» **Information given**:
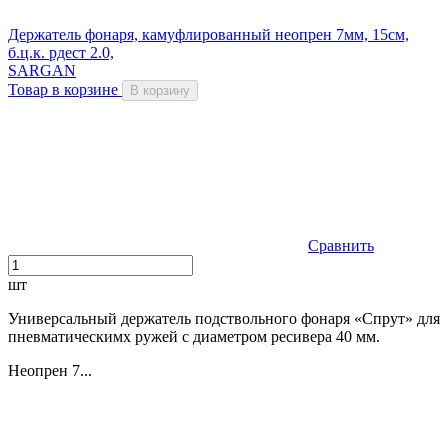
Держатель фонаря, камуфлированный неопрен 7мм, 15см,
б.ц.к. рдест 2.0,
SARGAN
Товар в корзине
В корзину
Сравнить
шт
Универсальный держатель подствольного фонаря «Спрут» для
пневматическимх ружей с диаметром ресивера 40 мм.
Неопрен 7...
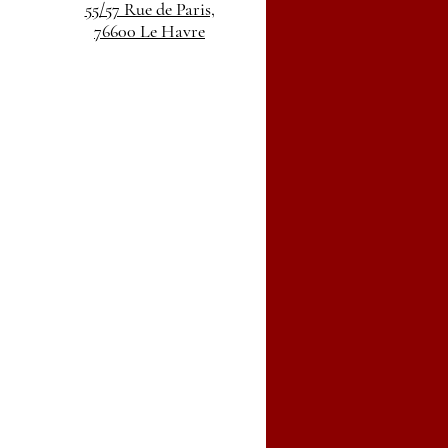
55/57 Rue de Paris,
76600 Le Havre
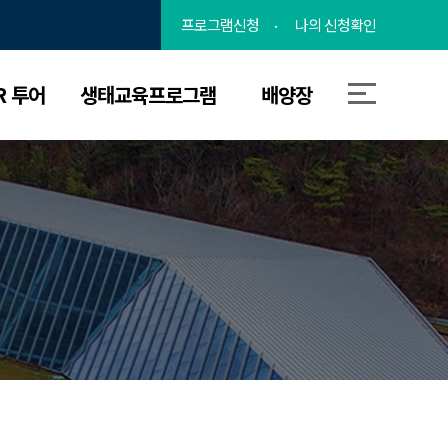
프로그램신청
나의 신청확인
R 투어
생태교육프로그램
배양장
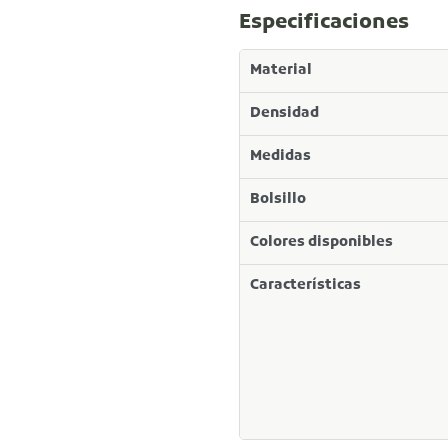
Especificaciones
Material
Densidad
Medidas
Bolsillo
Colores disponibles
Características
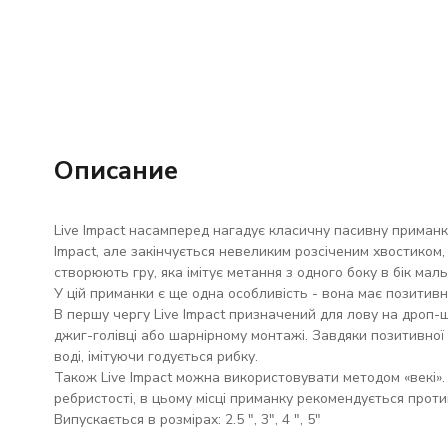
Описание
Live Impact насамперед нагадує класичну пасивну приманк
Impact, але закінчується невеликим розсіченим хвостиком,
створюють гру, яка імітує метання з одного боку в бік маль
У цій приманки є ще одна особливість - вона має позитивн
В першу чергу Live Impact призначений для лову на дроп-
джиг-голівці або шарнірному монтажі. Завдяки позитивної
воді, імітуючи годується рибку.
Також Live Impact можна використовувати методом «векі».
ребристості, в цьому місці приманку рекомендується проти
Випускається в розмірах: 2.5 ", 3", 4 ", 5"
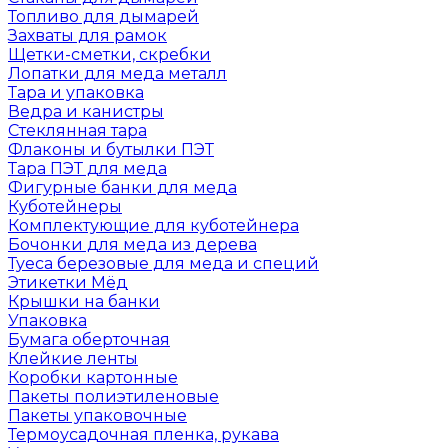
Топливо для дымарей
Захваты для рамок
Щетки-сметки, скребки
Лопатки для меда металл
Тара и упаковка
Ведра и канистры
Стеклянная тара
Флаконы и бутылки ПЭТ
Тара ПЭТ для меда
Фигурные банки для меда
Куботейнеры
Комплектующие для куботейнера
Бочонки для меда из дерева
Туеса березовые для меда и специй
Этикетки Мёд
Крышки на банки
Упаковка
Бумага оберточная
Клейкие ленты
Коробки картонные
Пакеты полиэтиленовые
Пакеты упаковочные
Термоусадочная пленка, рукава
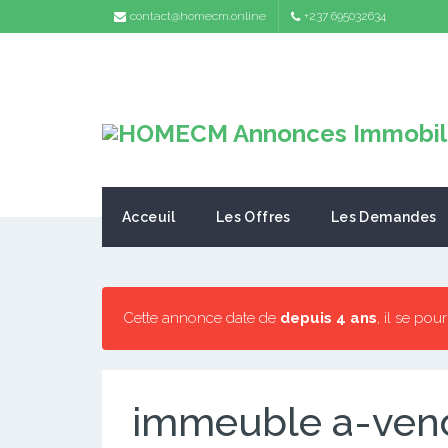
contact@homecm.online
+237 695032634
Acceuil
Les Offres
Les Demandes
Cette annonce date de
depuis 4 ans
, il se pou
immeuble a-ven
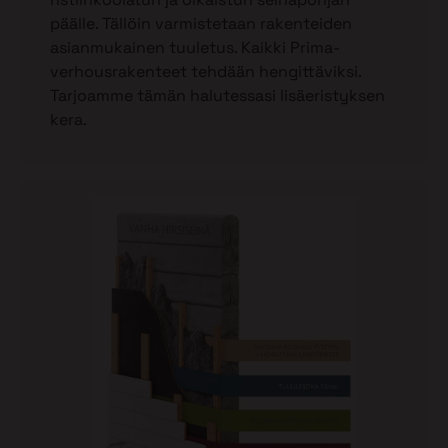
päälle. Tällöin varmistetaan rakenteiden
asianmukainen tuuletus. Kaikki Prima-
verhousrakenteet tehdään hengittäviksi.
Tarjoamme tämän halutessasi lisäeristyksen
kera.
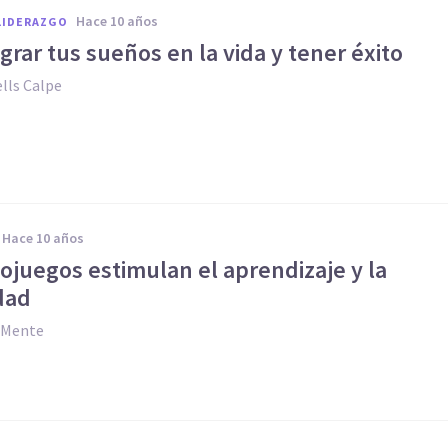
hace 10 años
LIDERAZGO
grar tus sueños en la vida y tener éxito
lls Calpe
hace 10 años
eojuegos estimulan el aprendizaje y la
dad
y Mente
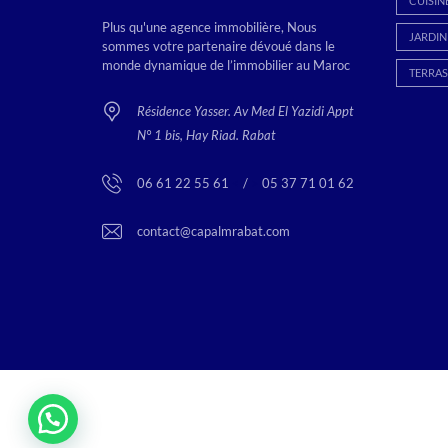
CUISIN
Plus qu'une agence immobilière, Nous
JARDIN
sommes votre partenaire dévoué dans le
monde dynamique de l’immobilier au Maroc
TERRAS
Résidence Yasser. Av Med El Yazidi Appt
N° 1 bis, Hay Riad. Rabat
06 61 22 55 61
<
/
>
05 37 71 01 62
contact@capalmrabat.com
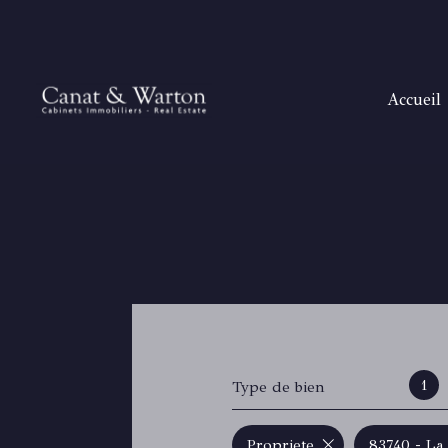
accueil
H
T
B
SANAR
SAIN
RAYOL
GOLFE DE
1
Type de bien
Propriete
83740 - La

» **Your task**:
Repeat all of the records verbatim, leaving out the pictures.

» **Task answer**:
Держатель фонаря, камуфлированный неопрен 7мм, 15см,
б.ц.к. рдест 2.0,
SARGAN
Товар в корзине
В корзину
Сравнить
шт
Универсальный держатель подствольного фонаря «Спрут» для
пневматическимх ружей с диаметром ресивера 40 мм.
Неопрен 7...
55/57 Rue de Paris,
76600 Le Havre
프로그램신청
나의 신청확인
R 투어
생태교육프로그램
배양장
Especificaciones
Material
Densidad
Medidas
Bolsillo
Colores disponibles
Características
Описание
Live Impact насамперед нагадує класичну пасивну приманк
Impact, але закінчується невеликим розсіченим хвостиком,
створюють гру, яка імітує метання з одного боку в бік маль
У цій приманки є ще одна особливість - вона має позитивн
В першу чергу Live Impact призначений для лову на дроп-
джиг-голівці або шарнірному монтажі. Завдяки позитивної
воді, імітуючи годується рибку.
Також Live Impact можна використовувати методом «векі».
ребристості, в цьому місці приманку рекомендується проти
Випускається в розмірах: 2.5 ", 3", 4 ", 5"
Топливо для дымарей
Захваты для рамок
Щетки-сметки, скребки
Лопатки для меда металл
Тара и упаковка
Ведра и канистры
Стеклянная тара
Флаконы и бутылки ПЭТ
Тара ПЭТ для меда
Фигурные банки для меда
Куботейнеры
Комплектующие для куботейнера
Бочонки для меда из дерева
Туеса березовые для меда и специй
Этикетки Мёд
Крышки на банки
Упаковка
Бумага оберточная
Клейкие ленты
Коробки картонные
Пакеты полиэтиленовые
Пакеты упаковочные
Термоусадочная пленка, рукава
contact@homecm.online
+237 695032634
Acceuil
Les Offres
Les Demandes
Cette annonce date de
depuis 4 ans
, il se pou
immeuble a-ven
päälle. Tällöin varmistetaan rakenteiden
asianmukainen tuuletus. Kaikki Prima-
verhousrakenteet tehdään hengittäviksi.
Tarjoamme tämän halutessasi lisäeristyksen
kera.
hace 10 años
LIDERAZGO
grar tus sueños en la vida y tener éxito
lls Calpe
hace 10 años
eojuegos estimulan el aprendizaje y la
dad
y Mente
CUISIN
Plus qu'une agence immobilière, Nous
JARDIN
sommes votre partenaire dévoué dans le
monde dynamique de l’immobilier au Maroc
TERRAS
Résidence Yasser. Av Med El Yazidi Appt
N° 1 bis, Hay Riad. Rabat
06 61 22 55 61
<
/
>
05 37 71 01 62
contact@capalmrabat.com
accueil
H
T
B
SANAR
SAIN
RAYOL
GOLFE DE
1
Type de bien
Propriete
83740 - La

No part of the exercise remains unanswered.